A recent email reminder from Audible sparked a series of discoveries. I had a subscription but wasn’t using it. I’d opened the account some 14 months ago, figuring on filling some gaps in my literary education.
I moved a step closer in April when I bought a pink iPod Nano. This clever little device could store and serve up my audio library while I was at the gym or out for a walk. Then came a stunning development: at Radio Shack, I picked up an adaptor that plays the audio over the car speakers. I know these are everyday tools to some, nothing to get excited about. Except that I am usually the one grabbing the last seat on the iBandwagon.

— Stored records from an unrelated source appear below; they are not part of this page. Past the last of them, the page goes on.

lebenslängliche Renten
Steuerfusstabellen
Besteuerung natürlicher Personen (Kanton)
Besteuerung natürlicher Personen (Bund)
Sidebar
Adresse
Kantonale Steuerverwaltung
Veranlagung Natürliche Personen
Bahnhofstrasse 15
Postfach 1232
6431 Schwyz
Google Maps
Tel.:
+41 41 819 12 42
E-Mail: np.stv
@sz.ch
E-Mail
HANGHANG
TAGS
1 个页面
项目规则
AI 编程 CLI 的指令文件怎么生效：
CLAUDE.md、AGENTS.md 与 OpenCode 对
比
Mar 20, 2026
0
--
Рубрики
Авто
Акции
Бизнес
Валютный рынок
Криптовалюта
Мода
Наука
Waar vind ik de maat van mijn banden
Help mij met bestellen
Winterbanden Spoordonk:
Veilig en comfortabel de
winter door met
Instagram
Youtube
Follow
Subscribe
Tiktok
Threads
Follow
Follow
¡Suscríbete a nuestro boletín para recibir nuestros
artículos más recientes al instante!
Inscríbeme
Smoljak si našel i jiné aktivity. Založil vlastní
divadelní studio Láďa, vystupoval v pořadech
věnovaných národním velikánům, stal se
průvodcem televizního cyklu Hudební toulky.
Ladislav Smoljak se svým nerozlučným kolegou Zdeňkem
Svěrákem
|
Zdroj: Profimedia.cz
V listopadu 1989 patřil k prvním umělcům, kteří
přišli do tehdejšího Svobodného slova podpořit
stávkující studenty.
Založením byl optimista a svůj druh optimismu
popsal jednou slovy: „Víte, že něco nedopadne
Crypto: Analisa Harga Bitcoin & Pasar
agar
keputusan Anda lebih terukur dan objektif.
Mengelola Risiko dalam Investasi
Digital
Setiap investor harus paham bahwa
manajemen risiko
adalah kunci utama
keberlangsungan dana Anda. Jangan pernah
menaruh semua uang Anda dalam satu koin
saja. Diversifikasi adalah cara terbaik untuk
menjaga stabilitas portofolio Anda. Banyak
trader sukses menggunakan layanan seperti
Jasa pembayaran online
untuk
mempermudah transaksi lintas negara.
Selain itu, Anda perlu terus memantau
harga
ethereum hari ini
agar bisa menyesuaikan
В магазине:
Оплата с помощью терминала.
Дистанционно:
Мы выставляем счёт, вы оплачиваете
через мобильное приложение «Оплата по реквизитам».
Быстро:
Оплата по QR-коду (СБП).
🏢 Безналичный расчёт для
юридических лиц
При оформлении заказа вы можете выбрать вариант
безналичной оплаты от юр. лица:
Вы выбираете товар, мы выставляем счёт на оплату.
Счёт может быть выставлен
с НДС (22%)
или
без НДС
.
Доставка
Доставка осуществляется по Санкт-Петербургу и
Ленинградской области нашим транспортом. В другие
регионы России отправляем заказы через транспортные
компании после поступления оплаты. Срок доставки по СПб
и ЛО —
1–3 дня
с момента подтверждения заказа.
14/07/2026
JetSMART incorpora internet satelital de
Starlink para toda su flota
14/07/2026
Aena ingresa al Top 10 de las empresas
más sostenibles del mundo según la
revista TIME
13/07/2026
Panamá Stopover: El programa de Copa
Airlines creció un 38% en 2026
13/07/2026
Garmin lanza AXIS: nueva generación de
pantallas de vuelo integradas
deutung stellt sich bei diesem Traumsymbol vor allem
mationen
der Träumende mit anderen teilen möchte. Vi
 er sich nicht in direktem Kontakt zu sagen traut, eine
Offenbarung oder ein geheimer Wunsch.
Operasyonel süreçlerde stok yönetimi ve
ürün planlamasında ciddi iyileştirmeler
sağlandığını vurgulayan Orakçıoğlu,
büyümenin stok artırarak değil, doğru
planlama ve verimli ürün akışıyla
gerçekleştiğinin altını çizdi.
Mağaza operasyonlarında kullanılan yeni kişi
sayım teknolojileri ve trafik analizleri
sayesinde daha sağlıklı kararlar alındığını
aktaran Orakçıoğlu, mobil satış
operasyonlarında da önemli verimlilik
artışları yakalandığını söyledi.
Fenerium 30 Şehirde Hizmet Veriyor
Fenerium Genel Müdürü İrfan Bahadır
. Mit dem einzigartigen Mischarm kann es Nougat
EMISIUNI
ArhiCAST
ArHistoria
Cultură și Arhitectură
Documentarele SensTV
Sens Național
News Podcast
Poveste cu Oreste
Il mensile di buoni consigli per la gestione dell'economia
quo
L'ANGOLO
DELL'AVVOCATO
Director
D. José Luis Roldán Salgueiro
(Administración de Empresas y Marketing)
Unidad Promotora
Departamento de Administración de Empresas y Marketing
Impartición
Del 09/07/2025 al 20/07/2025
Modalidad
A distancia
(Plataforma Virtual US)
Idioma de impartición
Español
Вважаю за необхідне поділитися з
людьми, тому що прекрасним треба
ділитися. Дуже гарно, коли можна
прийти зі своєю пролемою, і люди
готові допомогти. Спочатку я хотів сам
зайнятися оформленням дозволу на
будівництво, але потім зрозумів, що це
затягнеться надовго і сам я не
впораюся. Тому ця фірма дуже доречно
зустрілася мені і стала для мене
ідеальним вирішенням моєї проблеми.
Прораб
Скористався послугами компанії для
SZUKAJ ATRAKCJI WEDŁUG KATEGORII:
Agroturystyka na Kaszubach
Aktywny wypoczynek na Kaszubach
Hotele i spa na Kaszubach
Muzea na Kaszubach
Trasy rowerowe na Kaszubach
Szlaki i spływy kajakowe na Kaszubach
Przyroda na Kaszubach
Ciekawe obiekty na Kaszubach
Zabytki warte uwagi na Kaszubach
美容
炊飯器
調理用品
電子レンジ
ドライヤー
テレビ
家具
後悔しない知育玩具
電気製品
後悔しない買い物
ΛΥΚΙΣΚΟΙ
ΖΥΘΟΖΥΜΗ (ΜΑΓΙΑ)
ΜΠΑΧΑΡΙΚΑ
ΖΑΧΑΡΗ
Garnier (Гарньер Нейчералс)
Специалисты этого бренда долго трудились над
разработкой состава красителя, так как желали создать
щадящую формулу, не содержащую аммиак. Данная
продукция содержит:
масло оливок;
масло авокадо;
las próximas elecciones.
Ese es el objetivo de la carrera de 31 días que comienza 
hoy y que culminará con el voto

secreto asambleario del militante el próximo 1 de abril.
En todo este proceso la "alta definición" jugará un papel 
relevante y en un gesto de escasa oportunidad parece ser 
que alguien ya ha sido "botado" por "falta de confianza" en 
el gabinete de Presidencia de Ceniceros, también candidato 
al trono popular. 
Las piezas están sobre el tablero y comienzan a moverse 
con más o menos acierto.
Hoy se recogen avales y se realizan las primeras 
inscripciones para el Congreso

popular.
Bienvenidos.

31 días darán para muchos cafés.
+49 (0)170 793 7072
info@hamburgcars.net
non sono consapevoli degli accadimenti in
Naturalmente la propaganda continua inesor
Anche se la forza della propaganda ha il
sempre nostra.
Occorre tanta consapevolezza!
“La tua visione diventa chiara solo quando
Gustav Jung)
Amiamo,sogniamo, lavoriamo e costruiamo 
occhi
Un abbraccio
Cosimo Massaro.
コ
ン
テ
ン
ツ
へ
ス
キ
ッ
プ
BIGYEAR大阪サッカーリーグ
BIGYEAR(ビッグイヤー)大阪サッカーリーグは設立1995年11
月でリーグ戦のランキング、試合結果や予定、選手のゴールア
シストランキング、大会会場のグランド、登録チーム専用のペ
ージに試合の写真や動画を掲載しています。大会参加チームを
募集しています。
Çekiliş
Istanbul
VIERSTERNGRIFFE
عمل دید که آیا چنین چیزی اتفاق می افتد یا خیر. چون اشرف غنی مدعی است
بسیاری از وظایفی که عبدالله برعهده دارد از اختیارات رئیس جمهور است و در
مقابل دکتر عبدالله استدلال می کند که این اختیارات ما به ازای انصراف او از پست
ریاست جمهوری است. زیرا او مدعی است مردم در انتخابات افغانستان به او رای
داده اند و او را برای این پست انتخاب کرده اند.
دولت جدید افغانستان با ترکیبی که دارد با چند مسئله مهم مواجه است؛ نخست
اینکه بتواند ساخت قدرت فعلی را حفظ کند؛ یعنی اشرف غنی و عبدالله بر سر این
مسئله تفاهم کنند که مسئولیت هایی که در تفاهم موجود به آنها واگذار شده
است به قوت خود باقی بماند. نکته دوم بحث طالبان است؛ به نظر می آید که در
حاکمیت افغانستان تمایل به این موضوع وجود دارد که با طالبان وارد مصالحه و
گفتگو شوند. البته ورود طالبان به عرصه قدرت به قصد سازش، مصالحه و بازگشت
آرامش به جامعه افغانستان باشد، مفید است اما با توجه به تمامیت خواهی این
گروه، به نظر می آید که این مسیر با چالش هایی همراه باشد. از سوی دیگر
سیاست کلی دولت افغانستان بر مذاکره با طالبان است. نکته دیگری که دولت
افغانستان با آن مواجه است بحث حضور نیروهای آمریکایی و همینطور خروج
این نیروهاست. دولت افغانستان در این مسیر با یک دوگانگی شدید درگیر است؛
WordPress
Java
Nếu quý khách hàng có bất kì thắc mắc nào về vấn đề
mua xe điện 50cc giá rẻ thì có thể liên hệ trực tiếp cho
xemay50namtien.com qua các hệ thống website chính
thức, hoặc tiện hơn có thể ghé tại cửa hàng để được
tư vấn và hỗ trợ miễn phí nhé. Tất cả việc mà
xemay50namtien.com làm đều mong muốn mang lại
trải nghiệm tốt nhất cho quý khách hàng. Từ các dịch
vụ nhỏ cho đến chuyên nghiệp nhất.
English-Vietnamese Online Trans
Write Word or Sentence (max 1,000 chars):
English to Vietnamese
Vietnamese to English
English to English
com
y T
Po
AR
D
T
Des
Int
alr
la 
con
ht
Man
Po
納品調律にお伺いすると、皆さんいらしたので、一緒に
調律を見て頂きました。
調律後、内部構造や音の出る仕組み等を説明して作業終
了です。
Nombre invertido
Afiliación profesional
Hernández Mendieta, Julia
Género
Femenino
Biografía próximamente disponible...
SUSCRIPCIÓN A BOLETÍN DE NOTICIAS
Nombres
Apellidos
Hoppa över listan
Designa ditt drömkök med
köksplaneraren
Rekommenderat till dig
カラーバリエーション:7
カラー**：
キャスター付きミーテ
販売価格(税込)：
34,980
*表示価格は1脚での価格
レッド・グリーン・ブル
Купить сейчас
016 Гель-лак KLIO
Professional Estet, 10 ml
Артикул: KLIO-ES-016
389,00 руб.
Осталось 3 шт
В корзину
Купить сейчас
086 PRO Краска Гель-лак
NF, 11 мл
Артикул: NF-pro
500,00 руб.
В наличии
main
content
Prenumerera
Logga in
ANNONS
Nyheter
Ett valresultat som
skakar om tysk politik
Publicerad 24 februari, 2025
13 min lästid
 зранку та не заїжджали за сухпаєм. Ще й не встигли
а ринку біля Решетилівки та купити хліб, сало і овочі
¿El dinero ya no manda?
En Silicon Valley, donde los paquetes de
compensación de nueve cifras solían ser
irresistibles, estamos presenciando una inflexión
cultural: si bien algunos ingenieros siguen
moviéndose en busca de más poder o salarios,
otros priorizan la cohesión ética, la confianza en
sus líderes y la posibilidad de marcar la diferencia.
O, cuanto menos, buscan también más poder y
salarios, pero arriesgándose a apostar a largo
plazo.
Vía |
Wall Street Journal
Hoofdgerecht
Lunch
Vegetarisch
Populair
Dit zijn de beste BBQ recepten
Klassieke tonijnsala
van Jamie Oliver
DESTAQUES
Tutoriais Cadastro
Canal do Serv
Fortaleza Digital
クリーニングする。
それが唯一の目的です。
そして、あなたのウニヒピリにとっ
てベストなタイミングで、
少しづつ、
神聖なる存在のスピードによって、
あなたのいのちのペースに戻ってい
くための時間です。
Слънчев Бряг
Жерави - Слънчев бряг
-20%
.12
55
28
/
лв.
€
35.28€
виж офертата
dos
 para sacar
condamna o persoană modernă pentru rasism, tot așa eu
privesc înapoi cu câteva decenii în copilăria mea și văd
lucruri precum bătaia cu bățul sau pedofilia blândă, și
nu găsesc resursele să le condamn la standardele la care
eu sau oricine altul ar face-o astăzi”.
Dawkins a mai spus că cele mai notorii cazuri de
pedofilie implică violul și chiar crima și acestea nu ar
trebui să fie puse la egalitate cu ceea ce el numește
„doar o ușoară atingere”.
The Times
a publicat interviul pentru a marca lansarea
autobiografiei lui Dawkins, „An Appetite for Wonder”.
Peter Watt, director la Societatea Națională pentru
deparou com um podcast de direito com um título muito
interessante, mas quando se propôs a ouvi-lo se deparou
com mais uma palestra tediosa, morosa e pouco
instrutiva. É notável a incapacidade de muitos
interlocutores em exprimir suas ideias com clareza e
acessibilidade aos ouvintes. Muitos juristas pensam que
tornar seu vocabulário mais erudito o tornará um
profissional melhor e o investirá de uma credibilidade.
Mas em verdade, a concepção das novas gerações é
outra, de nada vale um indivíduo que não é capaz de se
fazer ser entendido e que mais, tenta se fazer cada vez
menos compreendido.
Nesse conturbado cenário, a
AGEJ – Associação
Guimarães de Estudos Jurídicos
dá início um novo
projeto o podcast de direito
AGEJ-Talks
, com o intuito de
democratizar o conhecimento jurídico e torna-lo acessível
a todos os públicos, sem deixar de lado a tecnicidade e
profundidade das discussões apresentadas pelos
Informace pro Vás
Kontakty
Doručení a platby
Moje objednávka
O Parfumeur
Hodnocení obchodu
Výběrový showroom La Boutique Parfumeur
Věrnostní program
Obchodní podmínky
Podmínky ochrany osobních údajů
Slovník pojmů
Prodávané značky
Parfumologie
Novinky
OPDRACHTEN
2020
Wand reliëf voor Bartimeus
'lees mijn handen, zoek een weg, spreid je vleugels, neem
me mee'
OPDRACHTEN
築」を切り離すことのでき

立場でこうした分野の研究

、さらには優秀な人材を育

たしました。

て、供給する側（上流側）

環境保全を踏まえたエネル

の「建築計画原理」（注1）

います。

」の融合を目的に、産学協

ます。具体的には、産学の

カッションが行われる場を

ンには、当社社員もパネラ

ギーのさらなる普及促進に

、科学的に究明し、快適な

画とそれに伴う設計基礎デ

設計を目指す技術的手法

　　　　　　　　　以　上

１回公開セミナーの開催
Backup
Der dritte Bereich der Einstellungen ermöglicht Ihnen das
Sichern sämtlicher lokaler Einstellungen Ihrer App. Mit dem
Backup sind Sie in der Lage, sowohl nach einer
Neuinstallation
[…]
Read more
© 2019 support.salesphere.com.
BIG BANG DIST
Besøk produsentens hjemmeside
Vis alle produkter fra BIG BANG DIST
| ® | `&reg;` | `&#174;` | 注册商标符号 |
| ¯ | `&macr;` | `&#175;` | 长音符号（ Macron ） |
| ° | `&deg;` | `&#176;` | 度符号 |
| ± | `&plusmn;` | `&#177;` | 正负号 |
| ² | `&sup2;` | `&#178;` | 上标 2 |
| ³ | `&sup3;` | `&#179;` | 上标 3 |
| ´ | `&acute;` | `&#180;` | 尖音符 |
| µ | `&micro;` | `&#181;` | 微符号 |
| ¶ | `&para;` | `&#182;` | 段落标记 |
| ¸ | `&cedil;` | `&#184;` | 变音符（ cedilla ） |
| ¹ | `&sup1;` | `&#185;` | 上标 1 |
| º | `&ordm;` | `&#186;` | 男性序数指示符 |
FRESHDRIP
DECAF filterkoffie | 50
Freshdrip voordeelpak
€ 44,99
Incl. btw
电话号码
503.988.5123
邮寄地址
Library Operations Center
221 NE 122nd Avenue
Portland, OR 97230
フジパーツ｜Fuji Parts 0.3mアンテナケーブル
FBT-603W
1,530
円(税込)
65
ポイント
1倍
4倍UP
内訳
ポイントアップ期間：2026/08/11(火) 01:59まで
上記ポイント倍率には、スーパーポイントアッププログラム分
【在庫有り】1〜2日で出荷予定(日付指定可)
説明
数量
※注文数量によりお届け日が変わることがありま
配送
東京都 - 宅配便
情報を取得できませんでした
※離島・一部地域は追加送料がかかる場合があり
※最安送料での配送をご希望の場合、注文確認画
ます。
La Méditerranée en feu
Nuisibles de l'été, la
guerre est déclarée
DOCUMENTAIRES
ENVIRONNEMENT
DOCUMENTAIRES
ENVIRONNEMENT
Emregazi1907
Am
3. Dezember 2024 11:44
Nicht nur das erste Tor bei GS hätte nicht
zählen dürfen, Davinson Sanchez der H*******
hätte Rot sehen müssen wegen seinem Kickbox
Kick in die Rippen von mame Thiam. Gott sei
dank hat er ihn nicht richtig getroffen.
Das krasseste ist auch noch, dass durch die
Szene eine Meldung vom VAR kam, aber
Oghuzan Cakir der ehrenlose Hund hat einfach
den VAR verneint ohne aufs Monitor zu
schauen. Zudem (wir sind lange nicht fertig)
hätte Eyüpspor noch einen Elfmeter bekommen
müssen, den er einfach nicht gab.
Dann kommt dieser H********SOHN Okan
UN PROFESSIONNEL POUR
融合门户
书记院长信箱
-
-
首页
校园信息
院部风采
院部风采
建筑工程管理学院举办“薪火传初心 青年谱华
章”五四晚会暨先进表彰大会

Finally and fully wired, I began to enjoy the ultimate in multitasking: reading and driving.
I immediately determined that the individual doing the reading matters. In addition to having an appealing voice, the narrator, it seems to me, ought to get what the writer is saying or convince the audience that she does. It is a performance after all. Roxana Ortega narrates A Visit from the Goon Squad by Jennifer Egan. It’s a book I like, but I noticed myself talking to the recording, correcting Ortega’s inflections: “That’s not the word you want to emphasize.” On opening the Audible account, I’d downloaded Heart of Darkness and A Tale of Two Cities. Conrad and Dickens being indisposed, their books are read by Brits I’ve never heard of, and there’s a drone in their deliveries, not to mention the sound quality in either case isn’t great.
I don't know the audiobook business, but I have to guess that under ideal circumstances publishers prefer audio versions narrated by their authors, lending celebrity, not to mention authenticity, to the listening experience. But a quick scan shows few books in Audible’s collection are read by their writers. I notice, for instance, that actor/comedian and now best-selling novelist Albert Brooks’ 2030: The Real Story of What Happens to America is read by a fellow who sounds faintly robotic and definitely isn’t Brooks. You can listen to a sample. A pity, I think, although I haven’t read (or heard) the book yet. I suppose the publisher understands better than I how 14 hours (translation: 900 highway miles) of Brooks’ potentially grating winey-ness might portend an unfortunate trifecta: reading, riding and road range.
I cannot imagine anyone other than Tina Fey reading her joyfully self-deprecating memoir, Bossypants, and I certainly don’t see how the page-turner’s experience could match the pleasure of Fey’s oral delivery. It’s an impressive event, and it helped shorten a drive from central Vermont to northern New Jersey one day earlier this month. Unlike some audiobooks I’ve experienced, Fey’s narrative occasionally addresses the listener directly and is considerate of the fact that he or she is likely driving or ellipt-ing or involved in some other activity during which reading is not an option. She occasionally refers to photos of herself and suggests checking out, but only when you have a minute, the PDF document Audible includes in the download. (Wait but don’t miss Fey’s circa 1970s shag haircut that evidently doesn’t flatter every face and the “rad” white pantsuit she bought herself in high school.) It’s a subtle thing, this consideration of the listener, but it adds polish to the audiobook, and I’m sure I felt a stronger connection to Fey than I would have reading the print version.
Bossypants is an episodic memoir that touches down on points in Fey’s life from childhood to the present. The section on her dad, Don Fey, is affectionate and moving, and anyone raised by a strong father figure will recognize him. And for any parent of a teenage girl, the chapter on theater camp and its virtue of, well, preserving virtue, sparkles. (I laughed down I-91 from Holyoke, MA, to Hartford, CT, over that section.) Fey devotes long stretches of narrative to her time at Saturday Night Live and, later, the development of her quirky show 30 Rock, where the even-handed management style on both sets of producer Lorne Michaels has left an invaluable and enduring impression. With a memorable scene, Fey credits her friend and fellow comedian Amy Poehler for demonstrating how not to get pushed around in the boardroom. She also provides play by play of her debut as Sarah Palin’s double, a role she wore so convincingly Fox News just this week confused an image of Fey playing Palin for the real ex-governor.
The sections on marriage and parenting drag a bit, and I find the Bossypants cover—Fey’s head and torso Photoshopped with Lou Grant-like arms—fairly disturbing. But I assume that’s the point. For all her comedy and self-deprecation, Fey is sharing what she’s learned during her rise in the entertainment business. Not surprisingly, it isn’t all Vogue fashion shoots and free all-you-can-eat fare at the Kraft table. For a woman forging a path in television comedy, a world heavily occupied by arrogant Harvard boys and mostly-male improv geeks, there requires some cobbling together of incongruous parts, not to mention an off-kilter sense of humor.